Task brief
Please return each line from the listing below that contains the word "Chloritis".

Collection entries
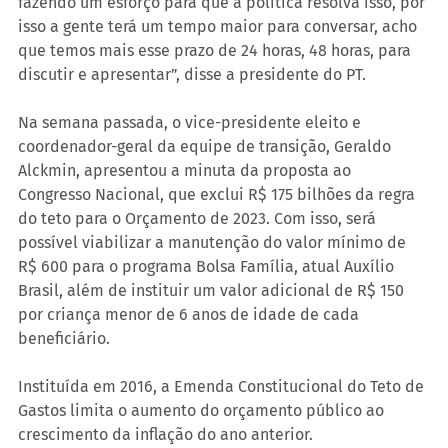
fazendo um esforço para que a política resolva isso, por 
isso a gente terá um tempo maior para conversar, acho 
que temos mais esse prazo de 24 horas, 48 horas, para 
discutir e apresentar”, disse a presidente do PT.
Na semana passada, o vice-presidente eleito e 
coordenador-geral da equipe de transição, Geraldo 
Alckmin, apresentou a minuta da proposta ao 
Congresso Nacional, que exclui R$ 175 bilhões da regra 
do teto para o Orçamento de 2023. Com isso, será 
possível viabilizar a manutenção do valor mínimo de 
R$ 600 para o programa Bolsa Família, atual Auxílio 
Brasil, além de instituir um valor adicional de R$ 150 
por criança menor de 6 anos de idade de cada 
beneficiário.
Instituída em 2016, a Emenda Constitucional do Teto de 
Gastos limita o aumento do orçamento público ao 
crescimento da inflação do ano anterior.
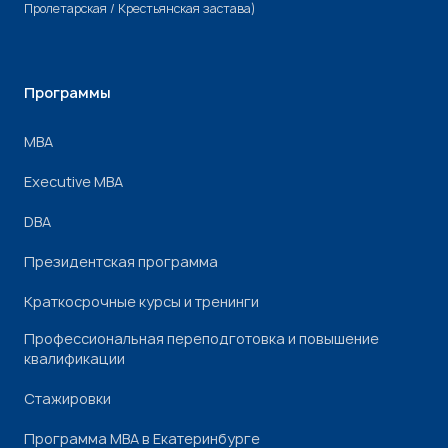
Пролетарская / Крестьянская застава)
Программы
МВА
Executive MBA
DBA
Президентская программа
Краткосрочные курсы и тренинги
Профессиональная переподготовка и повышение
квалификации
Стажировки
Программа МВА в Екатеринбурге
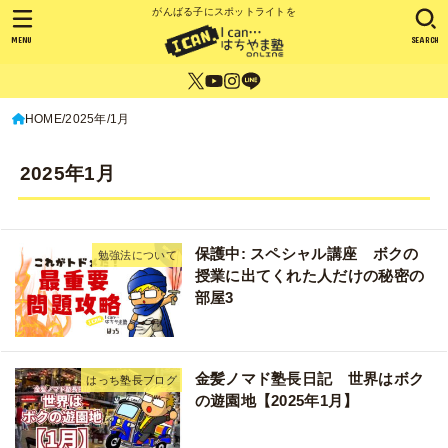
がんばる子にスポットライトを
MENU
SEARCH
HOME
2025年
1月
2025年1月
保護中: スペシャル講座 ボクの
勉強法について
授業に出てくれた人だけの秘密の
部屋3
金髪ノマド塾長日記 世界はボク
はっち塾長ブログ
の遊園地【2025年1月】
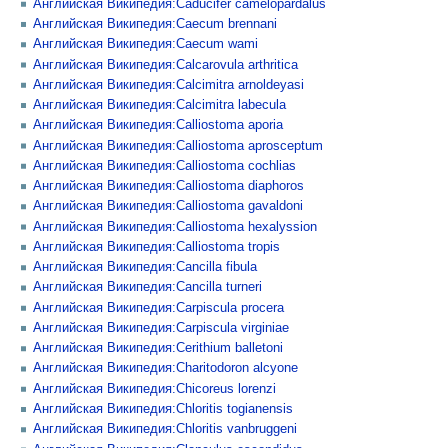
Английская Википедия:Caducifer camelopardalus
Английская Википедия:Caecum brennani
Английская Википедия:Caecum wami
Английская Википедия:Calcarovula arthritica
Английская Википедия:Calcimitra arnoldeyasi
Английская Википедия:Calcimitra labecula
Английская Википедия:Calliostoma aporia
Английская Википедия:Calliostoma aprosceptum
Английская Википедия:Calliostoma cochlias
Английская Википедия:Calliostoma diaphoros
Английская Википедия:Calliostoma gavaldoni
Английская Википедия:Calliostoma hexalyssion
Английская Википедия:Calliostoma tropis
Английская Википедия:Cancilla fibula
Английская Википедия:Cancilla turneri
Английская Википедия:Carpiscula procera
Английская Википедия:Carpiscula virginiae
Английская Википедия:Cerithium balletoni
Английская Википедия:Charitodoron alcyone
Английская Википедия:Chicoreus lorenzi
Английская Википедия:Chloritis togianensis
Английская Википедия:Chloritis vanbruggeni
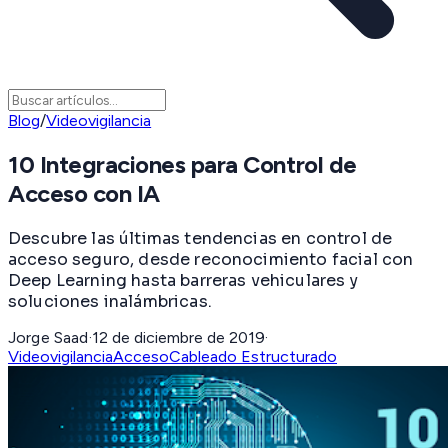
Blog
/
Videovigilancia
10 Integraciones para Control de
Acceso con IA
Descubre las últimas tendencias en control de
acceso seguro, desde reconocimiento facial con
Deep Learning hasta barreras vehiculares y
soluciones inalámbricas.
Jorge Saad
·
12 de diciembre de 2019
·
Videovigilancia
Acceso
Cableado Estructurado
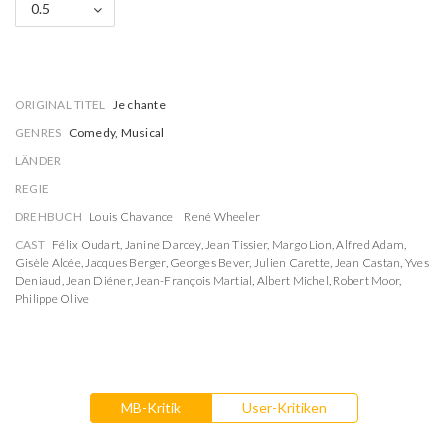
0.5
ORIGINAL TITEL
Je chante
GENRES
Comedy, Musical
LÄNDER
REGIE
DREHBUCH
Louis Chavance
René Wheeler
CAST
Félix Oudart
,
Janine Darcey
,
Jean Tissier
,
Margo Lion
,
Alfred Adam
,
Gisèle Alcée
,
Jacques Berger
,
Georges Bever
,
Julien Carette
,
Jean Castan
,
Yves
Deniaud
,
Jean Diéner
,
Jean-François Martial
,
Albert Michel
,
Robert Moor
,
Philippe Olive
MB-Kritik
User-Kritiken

Solution
Английская Википедия:Chloritis togianensis
Английская Википедия:Chloritis vanbruggeni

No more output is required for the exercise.